The southern banded snake eagle (Circaetus fasciolatus), also known as the East African snake eagle or fasciated snake eagle, is a species of snake eagle in the family Accipitridae which is found in eastern Sub-Saharan Africa.

==Description==
The southern banded snake eagle is a rather small, stocky snake eagle with a large, rounded head which has a hooded beak. It has a grey-brown head contrasting slightly with the mainly blackish-brown upperparts and whitish underparts. The tail has a white tip and shows three distinct dark bands on the underside. The large eyes are pale yellow eyes, the feet and cere are yellow and the bill us black. The juvenile lacks the grey head, has mainly dark upperparts and the whitish pale underparts are marked with dark streaks on the face, throat and upper breast. The total length varies from 55 to 60 cm with females larger than males.

===Voice===
The southern banded snake eagle is unobtrusive and is normally found due to its noisy, high-pitched call, "ko-ko-ko-kaw", repeatedly made either from a perch or while in flight.

==Distribution==
The southern banded snake eagle occurs in a narrow band along the east African coast from southern Somalia to the north eastern Kwazulu-Natal and inland along the Save River into south eastern Zimbabwe.

==Habitat==
The southern banded snake eagle is a forest species and it mainly occurs in evergreen coastal forest but also in dense inland forests close to wetlands, it is occasionally recorded from more open areas of woodland.

==Biology==
As its name suggests, the southern banded snake eagle mainly eats snakes, hunting from a perch, scanning the surroundings for prey. If a large snake is caught, it is torn up into bite-size pieces before feeding; however, smaller snakes are swallowed whole, head-first. It has also been recorded feeding on lizards, frogs and termite alates.
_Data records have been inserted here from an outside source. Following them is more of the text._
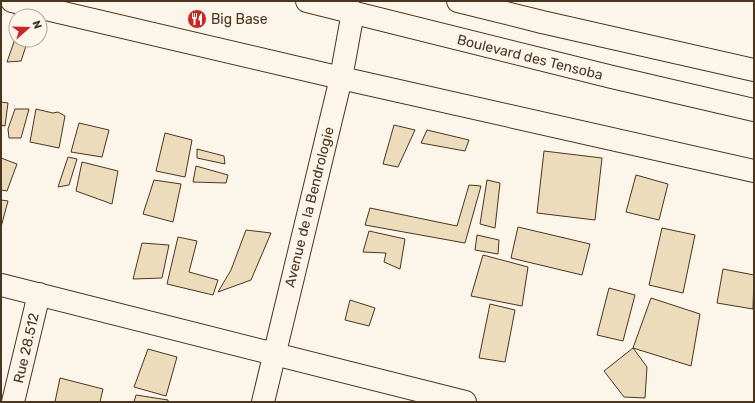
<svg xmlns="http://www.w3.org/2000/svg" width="755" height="403" font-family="Rubik,sans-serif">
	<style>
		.building { fill: #ecdcbc; stroke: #4a3520 }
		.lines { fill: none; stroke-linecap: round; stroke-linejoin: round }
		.minor-casing { stroke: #4a3520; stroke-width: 24 }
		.major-casing { stroke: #4a3520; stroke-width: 24 }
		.minor { stroke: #fbf6e9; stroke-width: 22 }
		.major { stroke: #fbf6e9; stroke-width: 22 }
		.labels { text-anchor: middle; stroke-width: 3; stroke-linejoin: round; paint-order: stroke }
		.poi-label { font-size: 14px; fill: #4a3520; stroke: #fbf6e9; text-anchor: start }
		.street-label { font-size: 14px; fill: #4a3520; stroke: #fbf6e9 }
	</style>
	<rect width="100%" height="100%" fill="#fbf6e9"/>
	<path class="building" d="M16,36V40H28L21,61L7,62Z
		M1,102L8,103L5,126L1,125Z
		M15,109H29L21,138H9L8,129Z
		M36,109L53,113L58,112L65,116L59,148L30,142Z
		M79,123L109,130L102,157L71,152Z
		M394,125L415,130L398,167L383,164Z
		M427,130L469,140L465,151L421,143Z
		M165,133L192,140L185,177L156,171Z
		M197,149L224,156L225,164L197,158Z
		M544,151L602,158L595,220L537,213Z
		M68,157L77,159L69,185L58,187Z
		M1,158L17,164L7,191L1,190Z
		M82,162L118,171L112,204L76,191Z
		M196,166L228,175L226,183L193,182Z
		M636,175L668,184L659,220L626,212Z
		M154,180L181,184L173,222L143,214Z
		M487,180L500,183L495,228L480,224Z
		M469,185L481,186L465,243L365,225L370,208L457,226Z
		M1,200L8,201L1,227Z
		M518,227L590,244L582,275L511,258Z
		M662,228L695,235L683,293L649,285Z
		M246,230L271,233L251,280L218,292L231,270Z
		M369,231L405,239L400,269L384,262L386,253L363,252Z
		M477,235L499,240L498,254L475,250Z
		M178,237L197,241L189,272L218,280L213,295L167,284Z
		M142,243L169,245L162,278L133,279Z
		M483,255L528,267L522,306L471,296Z
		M723,269L754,275L753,309L717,303Z
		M609,288L635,295L623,341L597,335Z
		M651,298L700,314L691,366L633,348Z
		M350,300L375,308L369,326L345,320Z
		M490,304L515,310L505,362L479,358Z
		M633,348L647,367L645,398L624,397L604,371Z
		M148,349L177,357L166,396L134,387Z
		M60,378L103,389L100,402H55Z
		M136,395L168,400V402H134Z"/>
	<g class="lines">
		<g class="minor-casing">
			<path id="minor" d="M12,1L341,78L754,171
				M1,285L465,402
				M13,402L39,294
				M263,402L341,78L353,12"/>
		</g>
		<g class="major-casing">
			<path id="major" d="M307,1L612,77L754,110
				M458,1L542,22L754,70"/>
		</g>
		<use href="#minor" class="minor"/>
		<use href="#major" class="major"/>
	</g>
	<defs>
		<g id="restaurant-disc" transform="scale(1)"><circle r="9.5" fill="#c62828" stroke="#fbf6e9"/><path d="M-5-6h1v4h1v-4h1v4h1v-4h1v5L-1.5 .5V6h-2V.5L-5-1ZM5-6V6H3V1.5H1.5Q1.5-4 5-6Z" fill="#fff"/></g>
	</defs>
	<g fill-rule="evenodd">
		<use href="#restaurant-disc" x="197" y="19"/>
	</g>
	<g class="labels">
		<g class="poi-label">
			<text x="211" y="24">Big Base</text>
		</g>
		<g class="street-label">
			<text transform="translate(530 57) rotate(14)" y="5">Boulevard des Tensoba</text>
			<text transform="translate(309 207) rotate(-76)" y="5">Avenue de la Bendrologie</text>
			<text transform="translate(26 348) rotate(-77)" y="5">Rue 28.512</text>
		</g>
	</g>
	<rect width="755" height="403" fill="none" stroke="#4a3520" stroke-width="4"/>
	<g transform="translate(28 28) rotate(70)"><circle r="19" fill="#fbf6e9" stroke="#b4a999"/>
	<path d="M0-3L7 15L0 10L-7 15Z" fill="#c62828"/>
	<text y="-6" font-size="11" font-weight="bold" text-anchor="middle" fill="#4a3520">N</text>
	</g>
</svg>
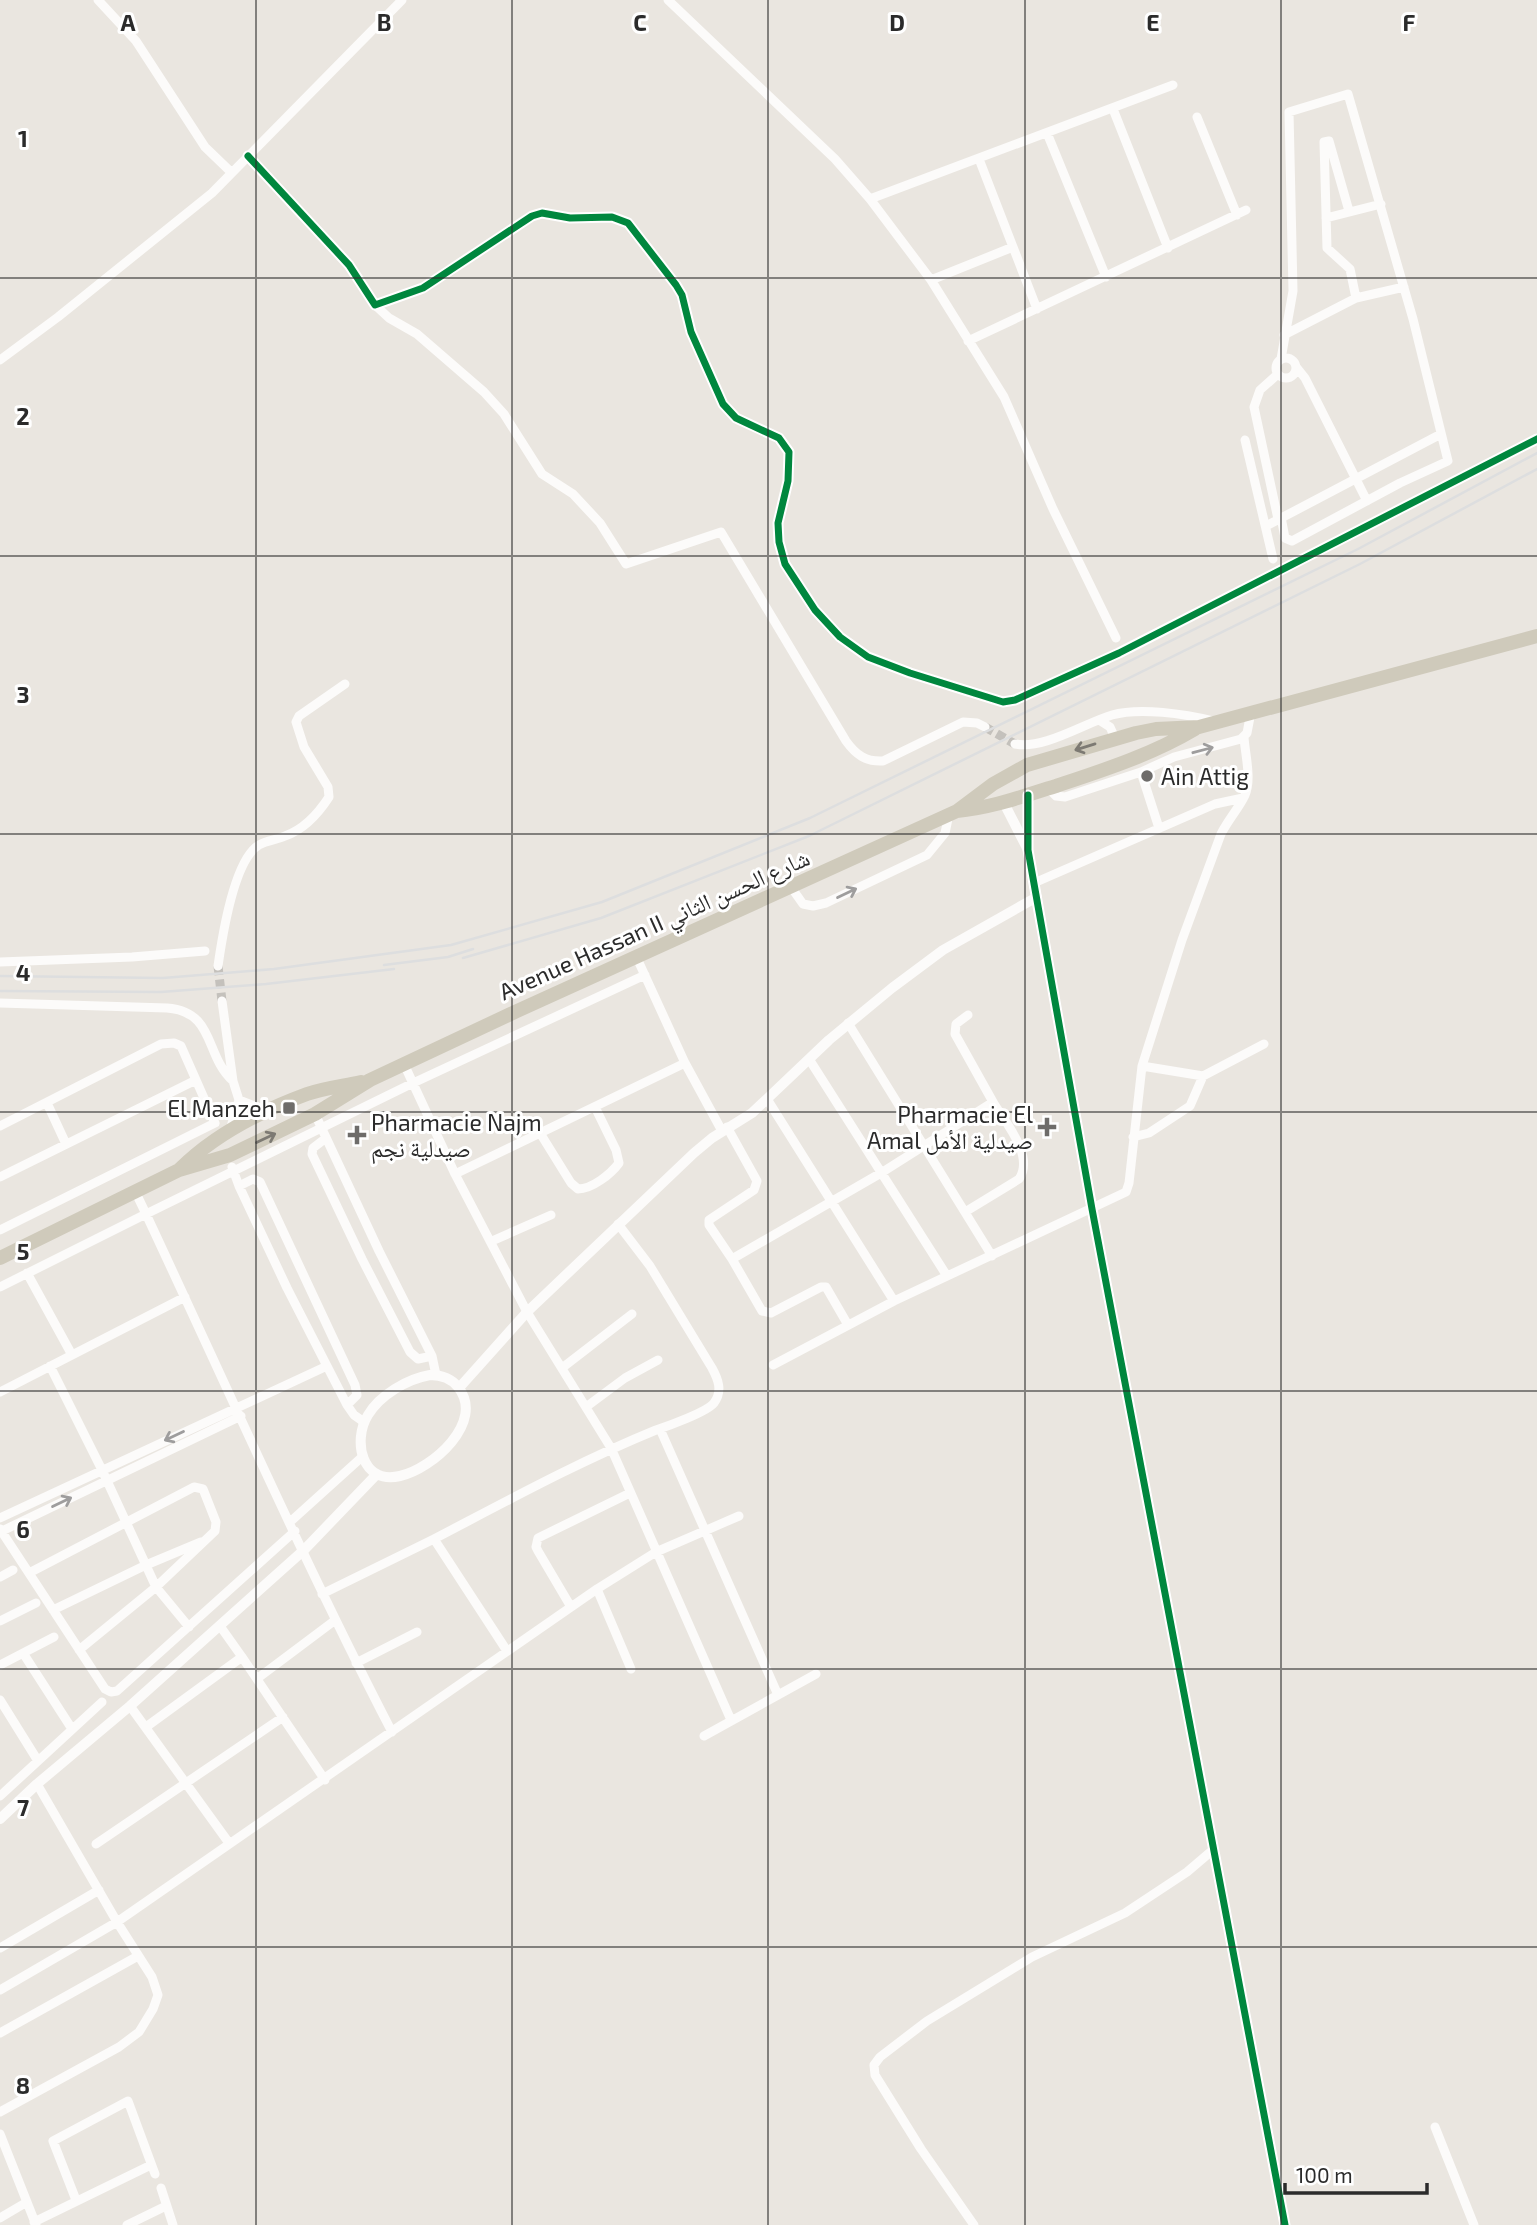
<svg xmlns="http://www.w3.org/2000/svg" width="1537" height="2225" viewBox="0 0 1537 2225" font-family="'Exo 2','Noto Naskh Arabic',sans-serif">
<rect width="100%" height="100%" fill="#eae6e0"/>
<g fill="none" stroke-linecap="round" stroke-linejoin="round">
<path stroke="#c4c1bc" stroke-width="9" stroke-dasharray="9 4.5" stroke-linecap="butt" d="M 985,727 L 1015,744
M 218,966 L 222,1001"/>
<path stroke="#fcfbfa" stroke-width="9" d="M 98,0 L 136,41 L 205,147 L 232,173
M 668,0 L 835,159 L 870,199 L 931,280 L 1004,397 L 1053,509 L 1116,638
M 1113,109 L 1168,248
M 1197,117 L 1237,215
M 1047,133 L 1106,277
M 248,156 L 349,265 L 375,305 L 423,288 L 532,216 L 542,213 L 570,218 L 612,217 L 628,223 L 676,285 L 682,295 L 691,332 L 723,404 L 736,418 L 779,438 L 789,452 L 788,481 L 778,523 L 779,542 L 785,564 L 815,610 L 840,637 L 868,657 L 910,673 L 1003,702 L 1015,700 L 1119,653 L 1537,439
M 979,159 L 1037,309
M 870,199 L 1173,85
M 1349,211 L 1329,141 L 1324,142 L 1327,248 L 1350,269 L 1356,298
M 1326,218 L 1381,204
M 931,280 L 1013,247
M 375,305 L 389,318 L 417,334 L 484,392 L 504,414 L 542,474 L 573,494 L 600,523 L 626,564 L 721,532 L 846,741 C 856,755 866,762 883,761 L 963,722 L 977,723 L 985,727
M 1284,335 L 1356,298 L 1404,287
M 968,341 L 1246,210
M1276 368a10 10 0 1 1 20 0a10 10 0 1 1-20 0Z
M 0,360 L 58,317 L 212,193 L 402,0
M 1297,368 L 1305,378 L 1367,501
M 1245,440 L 1273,559
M 1281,517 L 1285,538 L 1292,541 L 1400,483 L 1448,461 L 1413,319 L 1348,94 L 1289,112 L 1293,291 L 1281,359
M 1278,519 L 1254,407 L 1260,390 L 1278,374
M 1266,526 L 1441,434
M 1099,720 L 1110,727 L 1115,738
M 1015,744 C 1043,750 1085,723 1112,715 C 1140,707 1185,714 1214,721
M 1141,772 L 1159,828
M 1048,788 L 1056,796 L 1065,797 L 1141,772 L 1174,757 L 1241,739 L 1247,733 L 1251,712
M 1034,883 L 1215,804 L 1243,798
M 791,887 L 803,904 L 813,906 L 826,903 L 927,855 L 945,833 L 949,814
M 636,956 L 685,1063 L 722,1131
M 0,962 L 132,957 L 205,951
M 218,966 C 222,938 234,860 259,845 C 267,840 277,840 285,836 C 305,829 318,814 329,797 L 328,787 L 304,747 L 296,722 L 299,716 L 345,684
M 222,1001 L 233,1081 L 239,1100 L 268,1111
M 0,1003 L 167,1008 C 216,1012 204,1055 233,1081
M 848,1023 L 992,1256
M 809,1059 L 947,1276
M 404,1064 L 455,1174 L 527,1312 L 611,1448 L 731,1720
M 1142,1066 L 1203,1076 L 1264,1044
M 767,1099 L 894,1301
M 47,1103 L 66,1144
M 315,1114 L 379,1251 L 432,1356 L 436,1375
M 0,1126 L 161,1044 L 174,1043 L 181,1046 L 215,1123 L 0,1230
M 727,1127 L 757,1181 L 754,1190 L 709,1220 L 709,1225 L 732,1259 L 881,1173 L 993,1102 L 955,1034 L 956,1024 L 968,1015
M 230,1130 L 239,1100
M 540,1133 L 571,1183 L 578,1189 C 592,1189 611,1174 619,1163 L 616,1150 L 595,1107
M 1133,1137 L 1149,1133 L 1190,1106 L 1203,1076
M 326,1138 L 313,1148 L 312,1154 L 362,1259 L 410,1352 L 418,1359 L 432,1356
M 232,1167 L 239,1186 L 287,1288 L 347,1405 L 354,1415 L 364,1422
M 455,1174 L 685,1063
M 0,1177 L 196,1080
M 239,1186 L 253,1179 L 260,1182 L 355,1385 L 357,1395 L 347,1405
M 965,1212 L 1019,1179 C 1035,1156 1005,1122 993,1102
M 492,1241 L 551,1215
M 732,1259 L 762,1311 L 771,1313 L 821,1287 L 826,1287 L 848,1325
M 27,1273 L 72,1355
M 0,1287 L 146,1214 L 135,1191
M 773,1365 L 894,1301 L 1126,1192 L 1129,1183 L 1142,1066 L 1182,940 L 1221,834 C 1228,820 1239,808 1245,795 C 1252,779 1245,754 1244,737
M 50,1366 L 102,1470 L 156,1587 L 189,1627
M 562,1368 L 632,1314
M 0,1392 L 185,1297
M 586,1407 L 625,1378 L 658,1360
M 660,1429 L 778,1695
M 0,1518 L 327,1366
M 290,1522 L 362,1457
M 0,1529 L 105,1689 L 111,1692 L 117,1691 L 295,1531
M 0,1532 L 241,1416
M 434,1539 C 507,1501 580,1461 656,1430 C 668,1426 707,1412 714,1403 C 723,1391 718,1379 712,1368 L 650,1266 L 618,1224
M 29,1573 L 194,1487 L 203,1489 L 216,1522 L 215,1531 L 156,1587 L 79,1650
M 0,1577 L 13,1570
M 597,1589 L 631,1669
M 322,1594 L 434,1539 L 507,1651
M 571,1607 L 538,1551 L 536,1547 L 538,1538 L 630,1493
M 53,1610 L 146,1565 L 201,1542
M 0,1621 L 36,1603
M 220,1626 L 242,1657
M 23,1653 L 72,1729
M 356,1663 L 417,1632
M 0,1665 L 54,1637
M 258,1678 L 334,1621
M 0,1700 L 38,1761
M 130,1706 L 229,1843
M 146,1727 L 242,1657 L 325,1780
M 392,1732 C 304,1562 227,1387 146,1214 L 411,1084 L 645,975
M 704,1736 L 816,1674
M 0,1796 L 102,1702
M 96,1844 L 283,1717
M 0,1948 L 99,1890
M 0,1990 L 117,1922 L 597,1589 L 656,1552 L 739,1516
M 0,2033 L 138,1956
M 0,2112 L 119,2047 L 139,2032 L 153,2009 L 158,1995 L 152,1977 L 117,1922 L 37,1784
M 1435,2127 L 1474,2225
M 0,2134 L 36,2225
M 161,2188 L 173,2225
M 76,2200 L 53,2141 L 128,2101 L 155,2174
M 0,2218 L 27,2202
M 34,2222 L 151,2165
M 127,2225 L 166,2206
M 974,2225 L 921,2149 L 875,2075 L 874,2065 L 880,2057 L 927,2021 L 1032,1957 L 1125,1913 L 1187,1872 L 1214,1849"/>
<path stroke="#fcfbfa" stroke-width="10" d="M 1028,795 L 1028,850 L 1092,1209 L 1285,2225
M 1004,803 L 1028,850
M 430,1375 C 441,1375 451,1378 458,1387 C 486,1422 432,1469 400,1476 C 362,1485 352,1441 368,1415 C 380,1395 407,1379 430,1375 Z
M 459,1388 L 527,1312 L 694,1153 L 712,1138 L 752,1113 L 829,1040 L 892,988 L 943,950 L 1037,897
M 0,1819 L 37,1784 L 130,1706 L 304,1550 L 377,1474"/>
<path stroke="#cfcabb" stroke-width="14" d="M 957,811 C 992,808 1023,796 1056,786 C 1104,770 1151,755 1195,729
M 180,1169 C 214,1135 261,1111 307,1094 C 324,1088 343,1086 361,1082
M 0,1258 L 179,1170 L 230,1155 L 315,1114 L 370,1080 L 517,1011 L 957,811 L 993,784 L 1027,765 L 1136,733 L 1156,729 L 1199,727 L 1537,636"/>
<path stroke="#dddedf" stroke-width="2.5" d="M 463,958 L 601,918 L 809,836 L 1360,564 L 1537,469
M 384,965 L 448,957 L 473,949
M 0,976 L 163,978 L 274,969 L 451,945 L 602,902 L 810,818 L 1358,549 L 1537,453
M 0,991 L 161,992 L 266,984 L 394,969"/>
<defs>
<path id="cycleway" d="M 248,156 L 349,265 L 375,305 L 423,288 L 532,216 L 542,213 L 570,218 L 612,217 L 628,223 L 676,285 L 682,295 L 691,332 L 723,404 L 736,418 L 779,438 L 789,452 L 788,481 L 778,523 L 779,542 L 785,564 L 815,610 L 840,637 L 868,657 L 910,673 L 1003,702 L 1015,700 L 1119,653 L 1537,439
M 1028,795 L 1028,850 L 1092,1209 L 1285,2225"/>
</defs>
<use href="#cycleway" stroke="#fff" stroke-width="11"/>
<use href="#cycleway" stroke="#00873e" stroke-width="7"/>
</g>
<defs><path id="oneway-shaft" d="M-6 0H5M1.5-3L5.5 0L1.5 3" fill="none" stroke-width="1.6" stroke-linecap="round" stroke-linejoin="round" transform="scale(1.75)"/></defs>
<g stroke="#7d7a73">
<use href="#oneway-shaft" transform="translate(1085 747) rotate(163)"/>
<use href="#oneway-shaft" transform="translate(266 1138) rotate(-25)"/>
</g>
<g stroke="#9e9d9d">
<use href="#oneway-shaft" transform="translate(1203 750) rotate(-15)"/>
<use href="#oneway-shaft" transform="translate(847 893) rotate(-26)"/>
<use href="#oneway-shaft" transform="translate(174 1436) rotate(155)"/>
<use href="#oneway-shaft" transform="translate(62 1502) rotate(-26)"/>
</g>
<path fill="none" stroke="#2b2b2b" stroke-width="2" stroke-opacity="0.55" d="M 256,0 L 256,2225M 512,0 L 512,2225M 768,0 L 768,2225M 1025,0 L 1025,2225M 1281,0 L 1281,2225M 0,278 L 1537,278M 0,556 L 1537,556M 0,834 L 1537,834M 0,1112 L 1537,1112M 0,1391 L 1537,1391M 0,1669 L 1537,1669M 0,1947 L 1537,1947"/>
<g fill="#6e6c6a" stroke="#fff" stroke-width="2.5">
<circle cx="1147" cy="776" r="7"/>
<rect x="282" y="1101" width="14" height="14" rx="3.5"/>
<path d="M1043.5 1116.5h7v7h7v7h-7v7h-7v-7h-7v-7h7z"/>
<path d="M353.5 1124.5h7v7h7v7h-7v7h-7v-7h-7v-7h7z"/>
</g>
<g text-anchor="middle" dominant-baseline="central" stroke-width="6" stroke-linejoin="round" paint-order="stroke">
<g font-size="23" fill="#2b2b2b" stroke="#fff" text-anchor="start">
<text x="1161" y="776">Ain Attig</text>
<text x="275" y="1108" text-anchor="end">El Manzeh</text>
<text x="1033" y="1114" text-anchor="end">Pharmacie El<tspan x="1033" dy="26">Amal صيدلية الأمل</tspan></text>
<text x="371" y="1122">Pharmacie Najm<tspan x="371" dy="26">صيدلية نجم</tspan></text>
</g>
<g font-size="23" fill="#2b2b2b" stroke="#fff">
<text transform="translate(654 924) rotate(-24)">Avenue Hassan II شارع الحسن الثاني</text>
</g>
</g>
<g font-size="23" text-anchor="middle" font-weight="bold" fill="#2b2b2b" stroke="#fff" stroke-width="6" stroke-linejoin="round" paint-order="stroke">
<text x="128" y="31">A</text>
<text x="384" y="31">B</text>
<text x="640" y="31">C</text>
<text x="897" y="31">D</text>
<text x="1153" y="31">E</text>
<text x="1409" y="31">F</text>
<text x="23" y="147">1</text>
<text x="23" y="425">2</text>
<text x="23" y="703">3</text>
<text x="23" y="981">4</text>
<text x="23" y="1260">5</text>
<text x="23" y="1538">6</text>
<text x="23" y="1816">7</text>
<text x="23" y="2094">8</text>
</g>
<path d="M1285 2183v10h142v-10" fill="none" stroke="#2b2b2b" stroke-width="3.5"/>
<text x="1296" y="2183" font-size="21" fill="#2b2b2b" stroke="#ffffff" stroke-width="5" paint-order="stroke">100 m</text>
</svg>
The nest is constructed by both sexes and is an open platform of small sticks roughly 50–70 cm wide with an inner cup which is 17 cm across and is lined with fresh foliage. The nest is normally placed in the main fork of a tree. The single egg is laid from August–October and is mainly incubated by the female for about 50 days, although the male may take over for short stints early on in the incubation period.
Both parents feed the young on a diet of ripped up snakes. At first the male does the majority of the hunting, while the female looks after the nestling.